Saved data entries
□ □ □ □

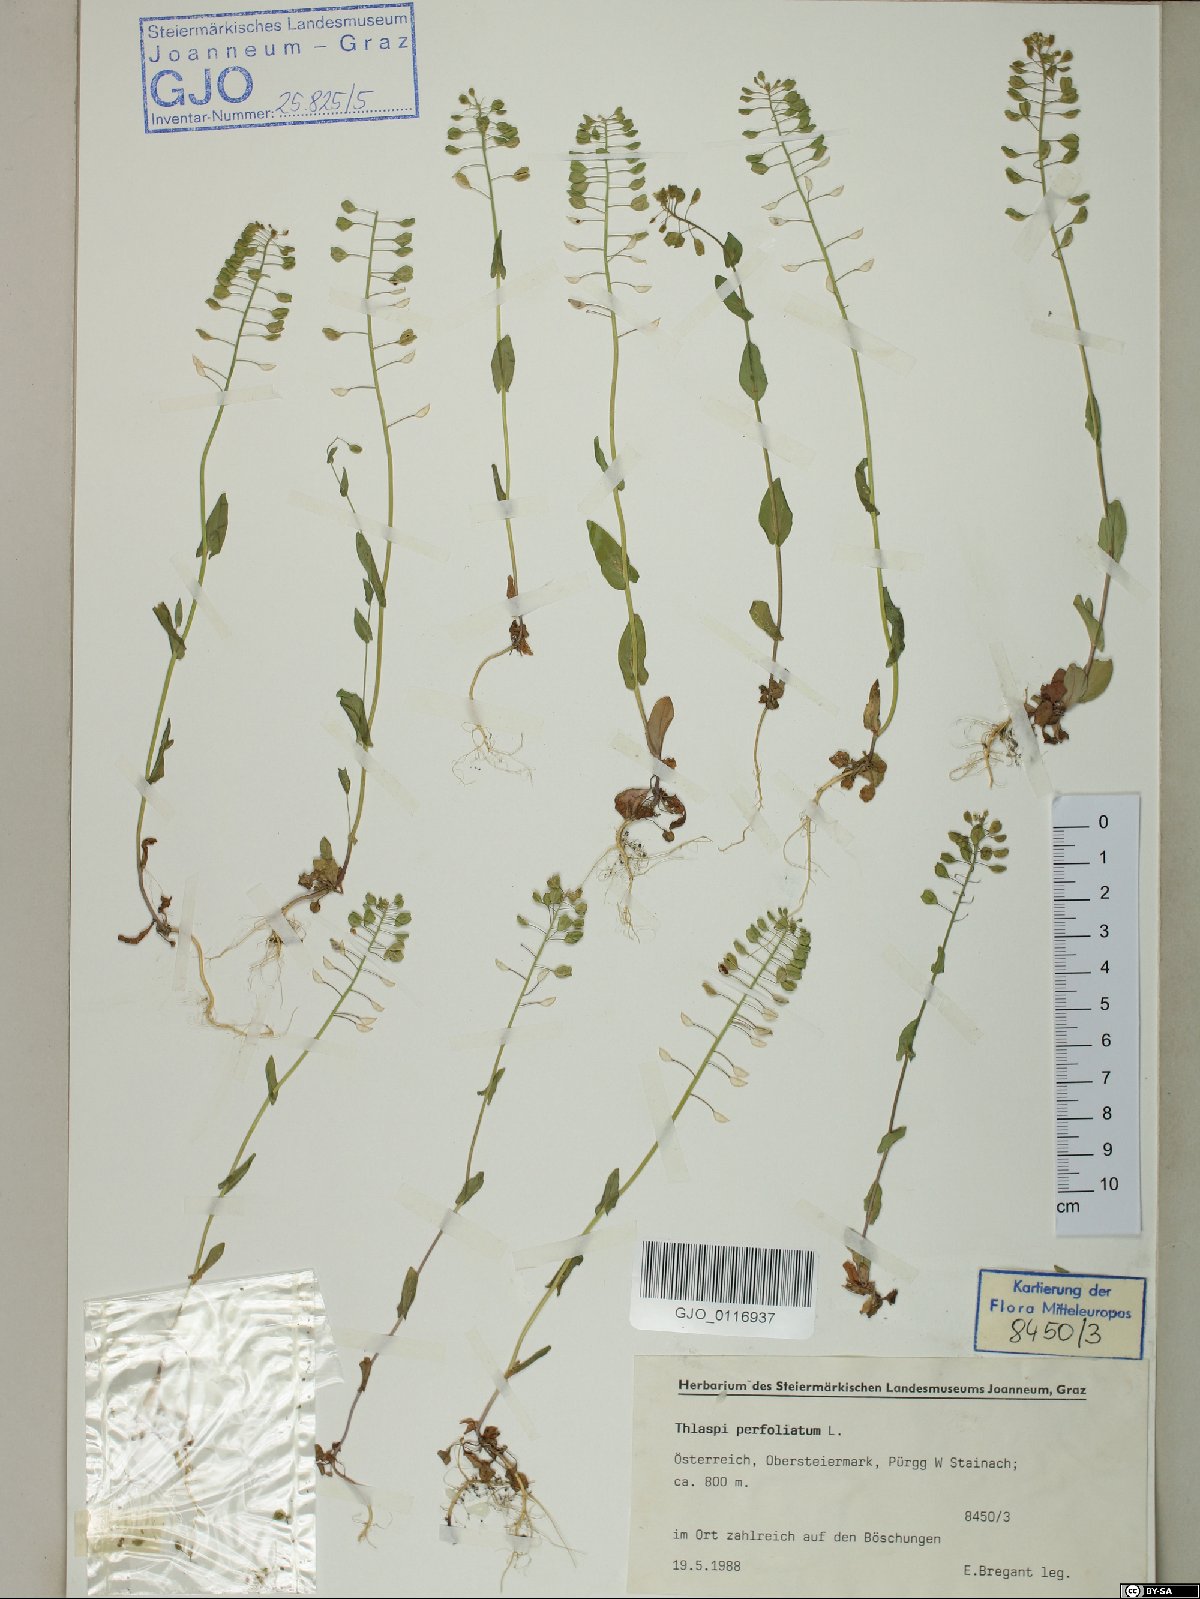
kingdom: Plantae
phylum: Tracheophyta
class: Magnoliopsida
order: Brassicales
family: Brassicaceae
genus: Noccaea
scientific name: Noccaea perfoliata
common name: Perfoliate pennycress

□ □ □ □

PROBLEM DESCRIPTION: Rewrite the stretch of records from the line containing "phylum: Tracheophyta" through the end of the records, switching "common name" to "vernacular name" and leaving everything else as it is.

SOLUTION FOR THIS PROBLEM:
phylum: Tracheophyta
class: Magnoliopsida
order: Brassicales
family: Brassicaceae
genus: Noccaea
scientific name: Noccaea perfoliata
vernacular name: Perfoliate pennycress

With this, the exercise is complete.